EXERCISE INSTRUCTIONS —
A – Using the article on molecular breast imaging, answer these:
(i) What kind of rays does molecular breast imaging use in place of X-rays?
(ii) About how long ago did Rhodes say work on it began?
(iii) When should molecular breast imaging begin at the clinic in La Crosse?
B – Write out the article on molecular breast imaging word for word, starting at "For years, traditional" and ending at "the new technology.".

PASSAGE SHOWN —
New breast cancer detection soon offered at Mayo Clinic in La Crosse
Technology more powerful than mammogram
A new screening tool in the fight against breast cancer will soon be available to patients in one area clinic, and doctors are optimistic it could change how some patients are diagnosed with the disease.
Doctors at the Mayo Clinic Health System in La Crosse will soon be offering molecular breast imaging when trying to detect breast cancer.
Instead of using X-rays, like a traditional mammogram, molecular breast imaging uses gamma rays to identify tumors, which researchers are saying could change the way we detect the disease.
For years, traditional mammograms have been the staple when detecting breast cancer.
“The real question is, could we have detected this cancer last year, or the year before, when we would have had a much better chance at survival?” said Dr. Deborah Rhodes, developer of the new technology.
That question is what Rhodes has been working on for years.
“We began working on this about 15 years ago, at Mayo Clinic in Rochester, using a new gamma detector that was being developed for imaging the heart,” Rhodes said.
Rhodes and her team realized that technology could be used for something else.
“Myself and a team of physicists realized that we could adapt this detector for imaging in the breast,” Rhodes said.
That technology is now called Molecular Breast Imagining or MBI, which will now be offered at the Mayo Clinic Health System in La Crosse, especially for women with dense breast tissue.
“(It) is a gamma detector device that is designed to detect breast cancers that are otherwise obscured on an X-ray, which is a mammogram,” Rhodes said.
“We can impact a great number of people in our area,” said Tim Johnson, vice president for Mayo Clinic Health System in the southwest region of Wisconsin.
“What we discovered was that the molecular breast imagining device could detect over three times more cancers than the mammogram could detect in women who have dense breast tissue,” Rhodes said.
Officials at the Mayo Health System in La Crosse are excited to bring that technology here.
“Breast cancer affects woman at all ages and all places, all locations,” Johnson said.
“I think it will be a great option for the community,” Rhodes said.
As we told you last week, the Mayo Clinic Health System is also looking for participants in a nationwide study they are participating in.
It involves looking at blood testing that could also help detect early breast cancer.
Officials said molecular breast imaging should begin at the Mayo Health Clinic this fall.
The test is usually covered by insurance, but patients should check with their policy before considering the procedure.

DATA —

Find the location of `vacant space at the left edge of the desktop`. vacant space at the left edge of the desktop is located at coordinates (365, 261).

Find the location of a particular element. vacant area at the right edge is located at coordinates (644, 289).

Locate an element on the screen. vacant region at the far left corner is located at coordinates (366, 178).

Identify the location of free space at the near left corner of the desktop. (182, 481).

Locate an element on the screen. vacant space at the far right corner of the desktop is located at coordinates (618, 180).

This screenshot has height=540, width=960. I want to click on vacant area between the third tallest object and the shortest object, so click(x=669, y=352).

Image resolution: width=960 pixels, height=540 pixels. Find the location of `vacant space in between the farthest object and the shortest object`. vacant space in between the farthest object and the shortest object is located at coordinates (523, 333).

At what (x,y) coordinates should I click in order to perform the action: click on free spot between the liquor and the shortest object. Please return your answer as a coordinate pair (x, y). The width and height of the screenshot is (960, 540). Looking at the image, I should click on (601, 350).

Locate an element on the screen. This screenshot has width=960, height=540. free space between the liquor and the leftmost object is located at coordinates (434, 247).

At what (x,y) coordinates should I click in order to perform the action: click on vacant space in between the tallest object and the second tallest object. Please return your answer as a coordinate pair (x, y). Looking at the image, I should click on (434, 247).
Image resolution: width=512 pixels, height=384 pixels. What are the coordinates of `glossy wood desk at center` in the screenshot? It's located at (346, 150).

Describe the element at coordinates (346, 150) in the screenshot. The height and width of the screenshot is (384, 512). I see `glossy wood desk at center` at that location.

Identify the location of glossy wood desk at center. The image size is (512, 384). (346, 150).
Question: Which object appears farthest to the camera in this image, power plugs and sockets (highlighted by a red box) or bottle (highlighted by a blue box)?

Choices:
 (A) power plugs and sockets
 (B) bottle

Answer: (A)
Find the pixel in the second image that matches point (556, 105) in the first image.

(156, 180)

SOLUTIONS IN ORDER —
A –
(i) Gamma rays
(ii) About 15 years ago
(iii) This fall

B –
For years, traditional mammograms have been the staple when detecting breast cancer.
“The real question is, could we have detected this cancer last year, or the year before, when we would have had a much better chance at survival?” said Dr. Deborah Rhodes, developer of the new technology.